In the U.S., Palestinian overtures have met with threats from Republicans to stop funding the world body and interrupt Palestinian aid. Texas Governor Rick Perry, who is seeking to be the Republican candidate facing Democrat Barack Obama in the 2012 presidential election, said the Palestinian membership bid is a “travesty.”

UN Funding Questioned
“I think it’s time not only to have that entire debate about all of our foreign aid, but in particular, the UN,” said Perry. “Why are we funding that organization?”

American interests are unlikely to be advanced in a new Security Council that in a worst-case scenario for the U.S. could see Mauritania, Pakistan and Azerbaijan triumph over allies such as Morocco, Slovenia and Hungary.

“The U.S. will be looking warily at some of the candidates,” said Laurenti. “Pakistan, while a front runner, is very nervous Americans might have put up a stealth campaign against their coming in.”

American relations with Muslim Pakistan, which has served six times on the Security Council, have soured since the May raid in which U.S. SEALs killed al-Qaeda leader Osama bin Laden. The relationship deteriorated further after Pakistan’s main spy agency was suspected of involvement in the Sept. 20 killing of Burhanuddin Rabbani, the leading Afghan envoy seeking peace talks with Taliban insurgents.

Pakistan’s Candidacy
As the second biggest contributor to UN peacekeeping after Bangladesh, Pakistan’s candidacy carries heft at the world body and it has mounted an election campaign. Still, nuclear-armed Pakistan’s opposition to the start of talks on a treaty to ban production of fissile material for nuclear weapons has created frustration among voting UN members.

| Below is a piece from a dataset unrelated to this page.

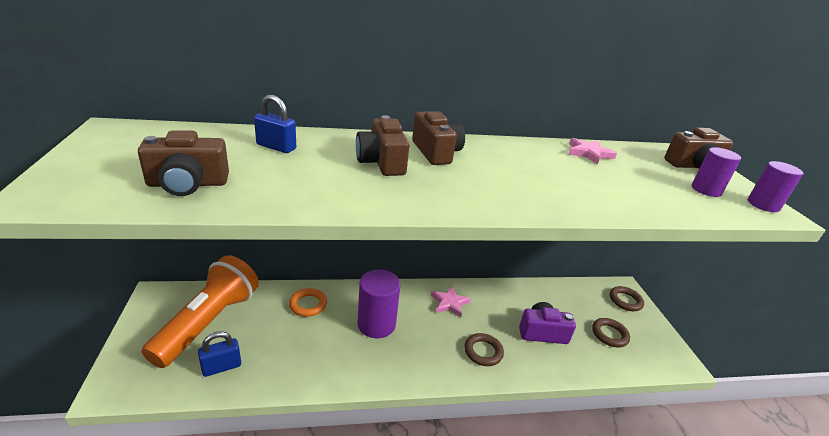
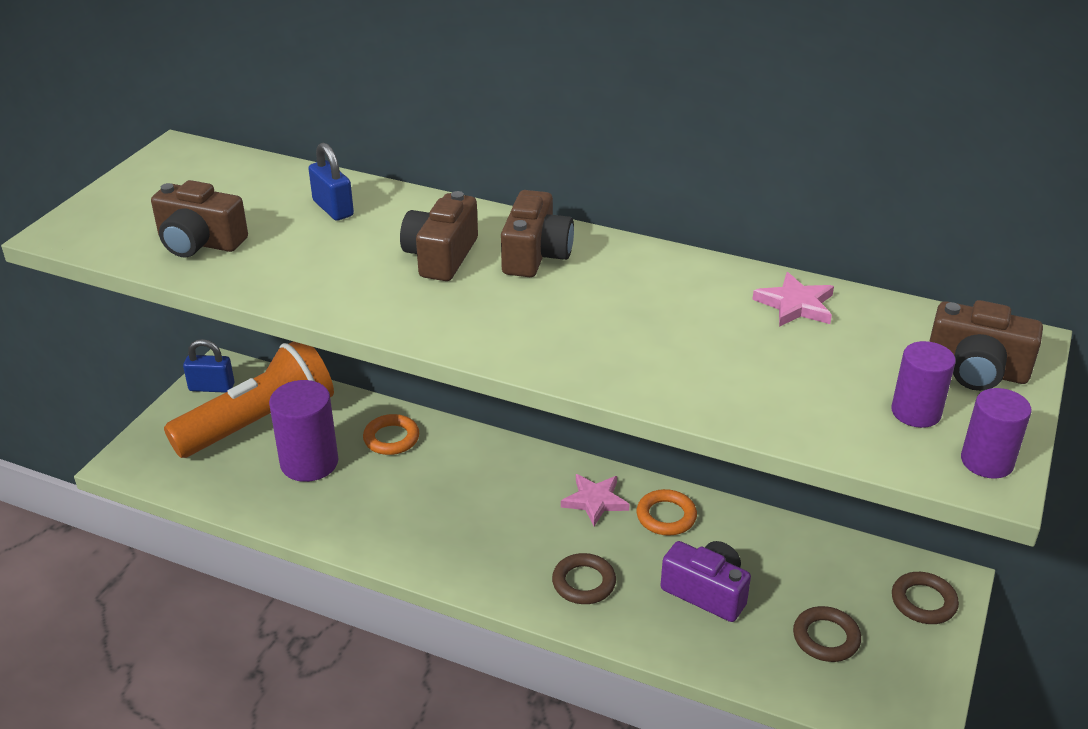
camera: 35 degrees right, 5 degrees up
blue padlock [198,331,241,377] -> blue padlock moved to [183,339,234,393]
purple cylinder [357,270,400,338] -> purple cylinder moved to [269,380,338,482]
none -> orange ring [637,489,697,536]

Kyrgyzstan, competing against Pakistan to replace Lebanon, has said it’s open to extending U.S. military access to an air base that supports NATO’s mission in Afghanistan.

If elected, Pakistan will join archrival India, also a nuclear power. The neighboring countries, created by the partition of British India in 1947, have gone to war three times over the disputed territory of Kashmir. The last time they served together in the council was 1977.

Mauritania, Morocco and Togo are vying for the two African seats. Mauritania has the backing of the African Union while Morocco is supported by France, a former colonial power. Togo, where most of the population is Christian, could get the upper hand to avoid two African Muslim countries in the council.

Azerbaijan, Hungary and Slovenia are seeking to replace Bosnia and Herzegovina.

The election of Azerbaijan, the only Muslim applicant for the Eastern European seat, would be a long-shot and would be a pickup for the Palestinians that could offset the loss of Brazil, according to Laurenti.

Given that the votes are cast in a secret ballot, surprising winners can emerge and it can also take several rounds of voting to secure the necessary two-thirds majority.

In 2006, Guatemala and Venezuela slugged it out for 46 rounds before they both backed out and Panama was chosen as a compromise. Guatemala’s willingness to withdraw from the race then meant it was implicitly guaranteed a spot this time.